Startup founders should offer bounties for warm intros-- X% of the upside of my startup for a warm intro to person Y who ends up investing/joining/partnering with startup.
The current warm intro paradigm is a result of institutional VC gatekeeping capital to founders, as if the money were the valuable and scarce thing vs. Founder Energy (the ambition, perseverence, optimism, and charisma to build a startup that changes the world).
The future of warm intros is upside sharing, quid pro quo, coin-gated collaboration, and community venture capital under RegCF.
The 90%++ founder/startup/vc failure rate should bother us all a lot more. It's a very vicious cycle that has a chilling effect on future founder, startup, capital, and startup community formation.
We've come a long way from whaling ship venture capital and YC, AngelList, SeedScout, Pioneer, Beondeck, lots of improvements, but I personally believe there is another step function improvement.
How many startups fail every year because the current paradigm defines startup success as traction that persuades VC to write a check. Outgroup founders never have a chance. Ingroup members have gotten very good at faking heat signature of traction. VCs get bamboozled and make losing bets.
What if we could lower the founder failure rate by X% per year by prioritizing community-led traction and venture capital under RegCF. More founder, startup, and VC success-- and a clearer signal for institutional VC to follow.
There are so many startups that need to be built, especially in the age of AI and crypto that makes it easier than ever for founders to launch and communities to form around startups.
YC had 16,000 applications last year and accepted 1.5% of them. That's a lot of founders that need a better paradigm for success than the great orange validation (and it is great, don't get me wrong).
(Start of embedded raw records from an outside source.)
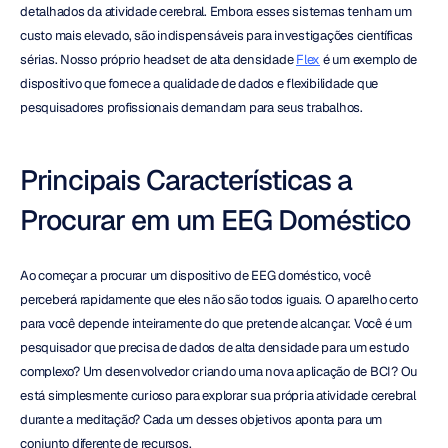
detalhados da atividade cerebral. Embora esses sistemas tenham um 
custo mais elevado, são indispensáveis para investigações científicas 
sérias. Nosso próprio headset de alta densidade 
Flex
 é um exemplo de 
dispositivo que fornece a qualidade de dados e flexibilidade que 
pesquisadores profissionais demandam para seus trabalhos.
Principais Características a 
Procurar em um EEG Doméstico
Ao começar a procurar um dispositivo de EEG doméstico, você 
perceberá rapidamente que eles não são todos iguais. O aparelho certo 
para você depende inteiramente do que pretende alcançar. Você é um 
pesquisador que precisa de dados de alta densidade para um estudo 
complexo? Um desenvolvedor criando uma nova aplicação de BCI? Ou 
está simplesmente curioso para explorar sua própria atividade cerebral 
durante a meditação? Cada um desses objetivos aponta para um 
conjunto diferente de recursos.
The markets are begging for efficiency, not nuance. Warm intros are all nuance and no efficiency. It's completely messed up that so many driven, smart, motivated, charismatic, optimistic founders (99% of them) self-identify as failures, their startups abandoned, and the VCs (if any) who bet on them go to zero. Do we think founders and startups are like music/books/modeling/tv/movies? Because it's a completely different game (founders build startups to solve problems that real people have, not purely to express themselves or compete for finite mindshare). And yet it continues to be this grotesque time-wasting treadmill to failure. Something needs to change or human civilization is screwed. We need 1000s of musks and bezos to resist the collectivist tendencies of centralized power structures. I'm dedicating the rest of my life to try to make this change occur, one founder, startup, and community crowdfunding at a time.
Startup founders should offer bounties for warm intros-- X% of the upside of my startup for a warm intro to person Y who ends up investing/joining/partnering with startup.
The current warm intro paradigm is a result of institutional VC gatekeeping capital to founders, as if the money were the valuable and scarce thing vs. Founder Energy (the ambition, perseverence, optimism, and charisma to build a startup that changes the world).
The future of warm intros is upside sharing, quid pro quo, coin-gated collaboration, and community venture capital under RegCF.
The 90%++ founder/startup/vc failure rate should bother us all a lot more. It's a very vicious cycle that has a chilling effect on future founder, startup, capital, and startup community formation.
We've come a long way from whaling ship venture capital and YC, AngelList, SeedScout, Pioneer, Beondeck, lots of improvements, but I personally believe there is another step function improvement.
How many startups fail every year because the current paradigm defines startup success as traction that persuades VC to write a check. Outgroup founders never have a chance. Ingroup members have gotten very good at faking heat signature of traction. VCs get bamboozled and make losing bets.
What if we could lower the founder failure rate by X% per year by prioritizing community-led traction and venture capital under RegCF. More founder, startup, and VC success-- and a clearer signal for institutional VC to follow.
There are so many startups that need to be built, especially in the age of AI and crypto that makes it easier than ever for founders to launch and communities to form around startups.
YC had 16,000 applications last year and accepted 1.5% of them. That's a lot of founders that need a better paradigm for success than the great orange validation (and it is great, don't get me wrong).
What do you think?
More people should be thinking like this, 100%. Deff the right things to be thinking about and solving for.
The markets are begging for efficiency, not nuance. Warm intros are all nuance and no efficiency. It's completely messed up that so many driven, smart, motivated, charismatic, optimistic founders (99% of them) self-identify as failures, their startups abandoned, and the VCs (if any) who bet on them go to zero. Do we think founders and startups are like music/books/modeling/tv/movies? Because it's a completely different game (founders build startups to solve problems that real people have, not purely to express themselves or compete for finite mindshare). And yet it continues to be this grotesque time-wasting treadmill to failure. Something needs to change or human civilization is screwed. We need 1000s of musks and bezos to resist the collectivist tendencies of centralized power structures. I'm dedicating the rest of my life to try to make this change occur, one founder, startup, and community crowdfunding at a time.